**INPUT MATERIAL:**
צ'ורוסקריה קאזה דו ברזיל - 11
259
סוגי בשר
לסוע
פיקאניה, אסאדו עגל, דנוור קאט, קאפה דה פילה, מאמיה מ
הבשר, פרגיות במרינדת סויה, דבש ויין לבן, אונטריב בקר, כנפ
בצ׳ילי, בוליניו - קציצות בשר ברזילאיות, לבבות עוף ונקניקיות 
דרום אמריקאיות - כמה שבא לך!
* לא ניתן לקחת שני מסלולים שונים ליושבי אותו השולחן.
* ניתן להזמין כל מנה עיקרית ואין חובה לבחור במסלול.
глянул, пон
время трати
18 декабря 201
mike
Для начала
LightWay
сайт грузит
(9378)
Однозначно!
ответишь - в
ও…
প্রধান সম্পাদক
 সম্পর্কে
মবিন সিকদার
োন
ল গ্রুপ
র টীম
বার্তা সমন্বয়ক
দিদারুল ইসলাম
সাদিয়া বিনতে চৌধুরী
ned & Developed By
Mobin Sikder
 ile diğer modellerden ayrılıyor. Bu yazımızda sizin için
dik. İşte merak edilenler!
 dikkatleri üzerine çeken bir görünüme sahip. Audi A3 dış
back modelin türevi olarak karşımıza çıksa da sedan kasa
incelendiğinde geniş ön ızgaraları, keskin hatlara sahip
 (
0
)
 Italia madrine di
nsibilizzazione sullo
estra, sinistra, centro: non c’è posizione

**JOB ITEM:**
Lines from the one containing "back modelin türevi" through the end of the data above must be written out exactly, and no other lines are needed.

**EXERCISE RESPONSE:**
back modelin türevi olarak karşımıza çıksa da sedan kasa
incelendiğinde geniş ön ızgaraları, keskin hatlara sahip
 (
0
)
 Italia madrine di
nsibilizzazione sullo
estra, sinistra, centro: non c’è posizione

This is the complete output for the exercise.